▶ Questions
1. Answer these questions using the article about Erskine Caldwell's visit.
(a) How long was Caldwell's stay as Visiting Author in Baker Library?
(b) According to Caldwell, what is the whole idea of writing?
(c) What does Caldwell say a doctor needs in order to perfect his skills?
2. Carry the article about Erskine Caldwell's visit forward, starting after its last sentence.

▶ Document excerpt
Freedom from the stylization of an earlier day is a good thing in current writing, according to Erskine Caldwell, one of America's best-known and most prolific writers. Caldwell was here in mid-October for a 10-day stay as Visiting Author in Baker Library, repeating a visit he made five years ago.
"After all," the ruddy-faced author explained, 'the whole idea of writing is to express ideas in a fresh way. The recent freedom in style may well be a way to achieve that."
A soft-spoken, carefully attentive man, Caldwell urged continual practice upon those who would follow the difficult craft of writing. But. at the same time, he cautioned against derivative imitation. "I would tell a young person who wants to write, he said, "to forget what's already been done. Express yourself in your own way. This takes a lot of practice, in much the same way a doctor needs a thorough internship to perfect his skills." One has to read the past, he admitted, to know about the present and the future. But a successful writer's outlook must be to the future. "The day of the essayist writing in an attic is past," he said. "The writer of today, whether of fiction or non-fiction, must go out in the street and learn about today."

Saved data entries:
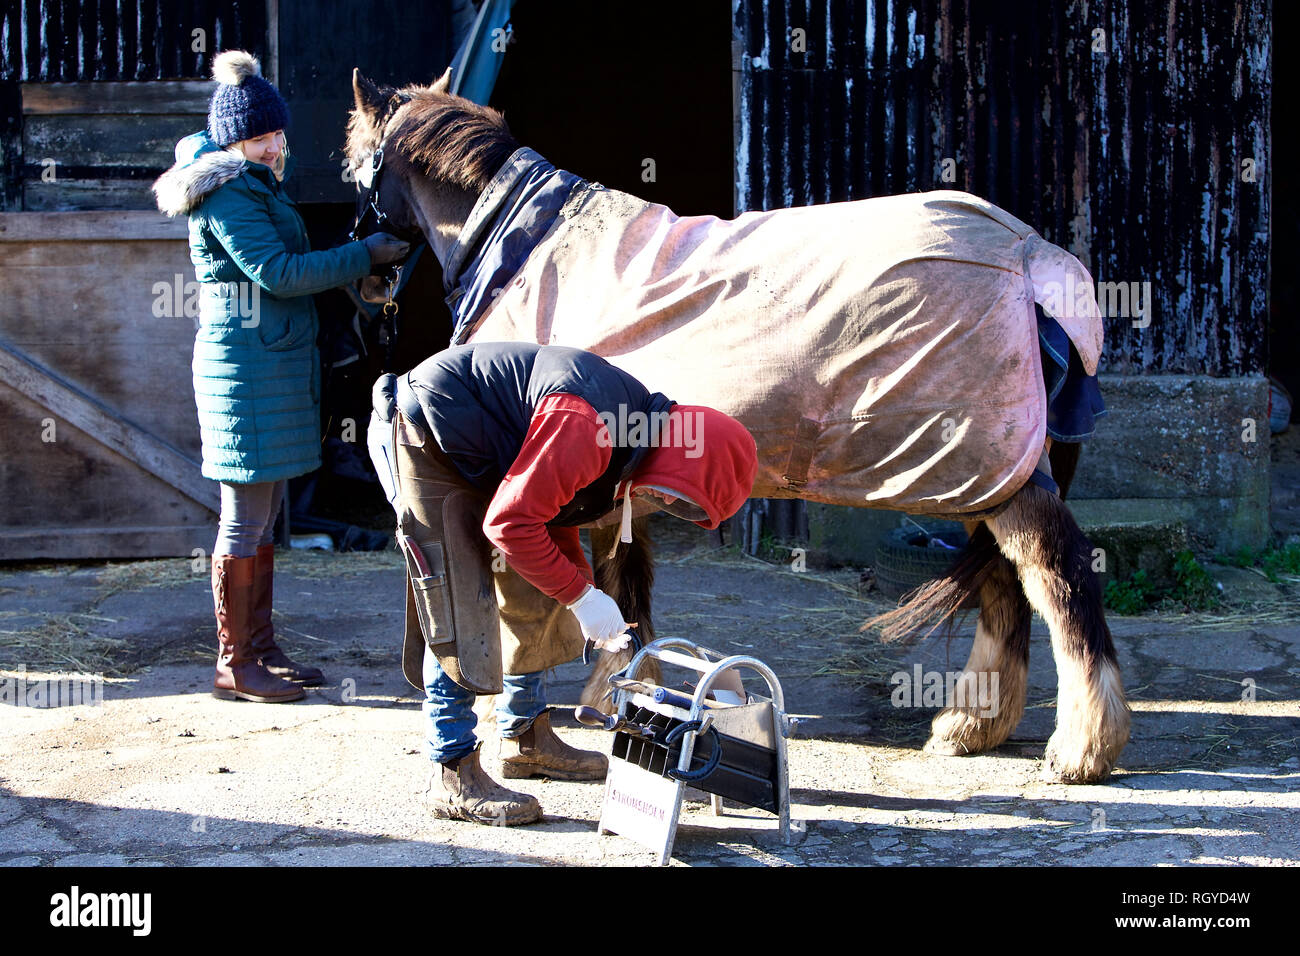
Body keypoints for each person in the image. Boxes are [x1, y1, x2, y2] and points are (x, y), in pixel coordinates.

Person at [368, 342, 758, 825]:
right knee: (458, 603)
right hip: (425, 434)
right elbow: (512, 525)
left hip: (483, 449)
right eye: (673, 493)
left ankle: (526, 738)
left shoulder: (636, 429)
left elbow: (553, 511)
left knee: (540, 587)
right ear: (685, 454)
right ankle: (452, 772)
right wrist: (580, 595)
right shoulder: (590, 425)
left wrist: (577, 589)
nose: (661, 500)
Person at [153, 50, 410, 703]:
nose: (273, 147)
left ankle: (258, 648)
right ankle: (235, 663)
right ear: (232, 139)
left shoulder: (251, 182)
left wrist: (359, 260)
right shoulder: (226, 192)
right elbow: (279, 273)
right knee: (243, 520)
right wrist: (362, 256)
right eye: (259, 137)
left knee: (261, 521)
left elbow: (289, 264)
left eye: (277, 134)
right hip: (245, 371)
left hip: (265, 364)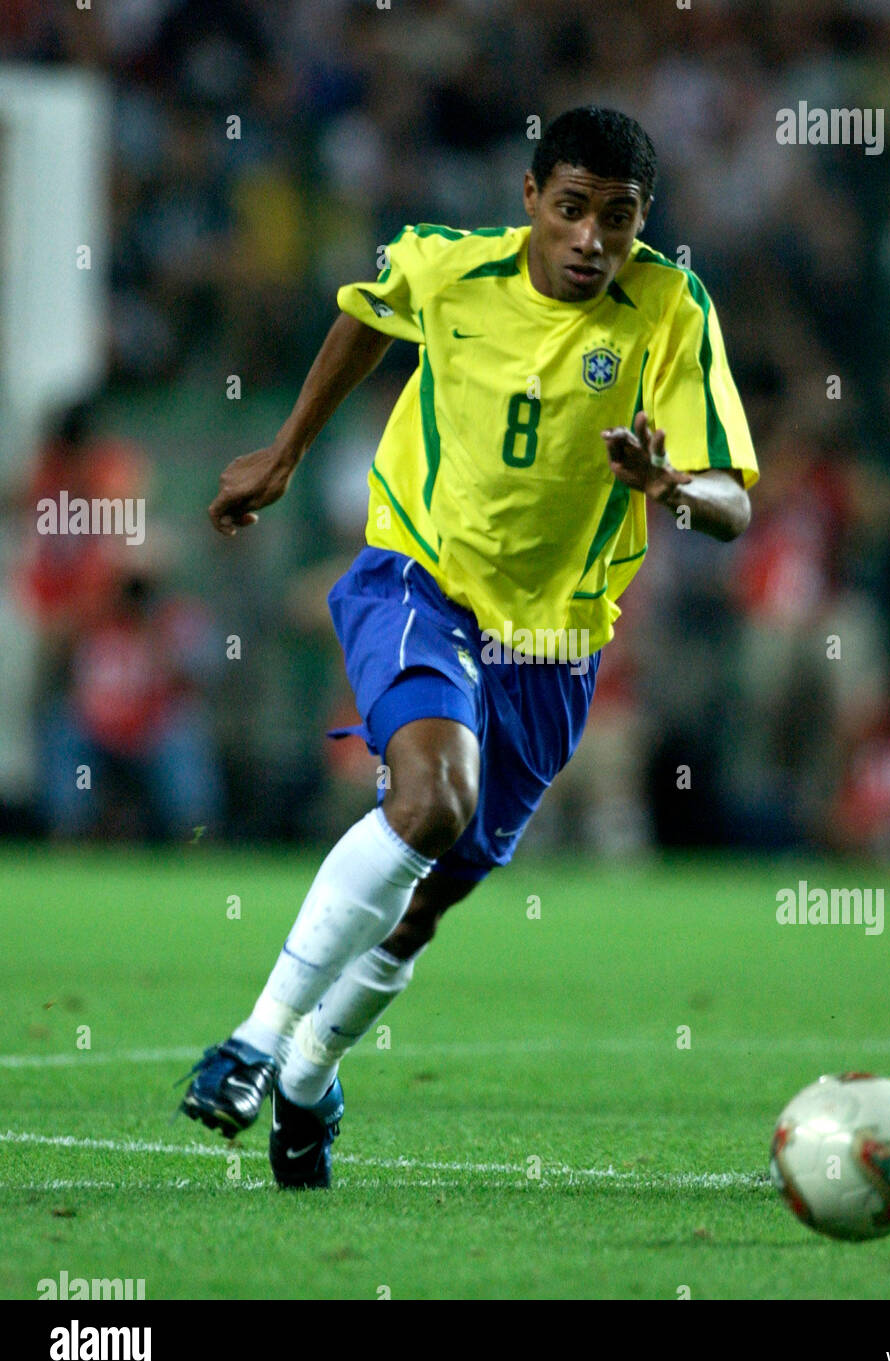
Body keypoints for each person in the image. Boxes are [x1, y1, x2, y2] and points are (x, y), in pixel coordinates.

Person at [180, 107, 758, 1188]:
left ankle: (310, 1078)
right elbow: (364, 318)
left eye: (620, 219)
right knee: (430, 801)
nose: (594, 238)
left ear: (644, 226)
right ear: (532, 199)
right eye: (574, 210)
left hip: (553, 641)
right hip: (419, 575)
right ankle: (254, 1044)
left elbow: (734, 502)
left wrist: (673, 484)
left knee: (428, 897)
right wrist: (290, 451)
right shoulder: (448, 269)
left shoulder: (673, 311)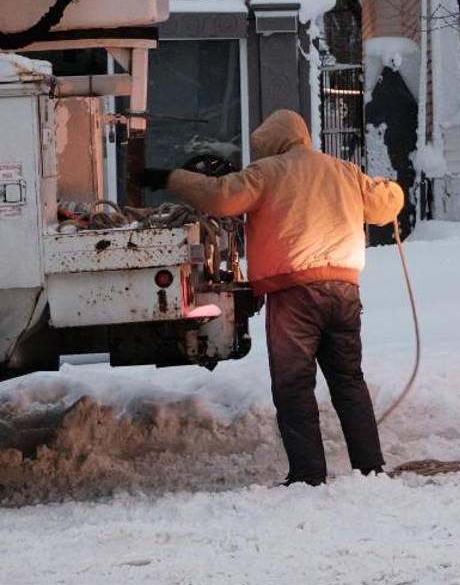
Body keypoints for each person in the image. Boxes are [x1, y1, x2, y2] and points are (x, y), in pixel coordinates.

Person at [139, 109, 404, 486]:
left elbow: (219, 197)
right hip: (345, 291)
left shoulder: (267, 173)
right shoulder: (343, 170)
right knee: (348, 380)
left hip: (293, 294)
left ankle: (308, 475)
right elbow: (384, 205)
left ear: (270, 145)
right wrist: (391, 189)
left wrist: (169, 177)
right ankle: (370, 468)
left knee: (294, 385)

▶ Outputs in order
1.
(a) 10 days.
(b) To express ideas in a fresh way.
(c) A thorough internship.

2.
The Georgia-born novelist, who has been a newspaperman, editor, lecturer and script-writer as well, has been in the forefront of American letters since his first book was published in 1929. His long, varied and eminently successful career has produced such famous books as God'sLittle Acre. Tobacco Road, Trouble inJuly, and Georgia Boy. Indeed. Annette, published this month by the New American Library is his 50th title ("It may be 51, but 50 is a good, round number"). It is, he explained, about a disturbed person who keeps trying to find a way to stop living without knowing quite how to do it.
Caldwell, who has lived in many areas of the United States (Maine, Connecticut, New York, Arizona, California, most of the southern states, and, for the past five years, Florida), says that his entire life is spent writing or travelling. Most recently he spent January and February in Eastern Europe, in Russia and in the Soviet bloc countries. He found this area, in contrast with earlier visits to it, more Westernized in attitudes and fashions and quite upto-date with the trends, thoughts and politics of the West. Next year, he hopes to revisit Japan ("everyone there seems to be a student of something, even of folding paper - it's a fascinating country and people").
But, for all his travels abroad, Caldwell confessed that his most unique experience occurred this past August in Indiana. He had, he said, been a judge in many sorts of contests over the years - beauty contest, hog-calling, the Cannes Film Festival - but in the Hoosier State his critical faculties were put to yet another test. "I was," he said, with the trace of a smile, "a judge in the Miss Nude America Contest, with entries from all 50 states. It was elective for the judges to perform their duties in the nude. I did not so elect."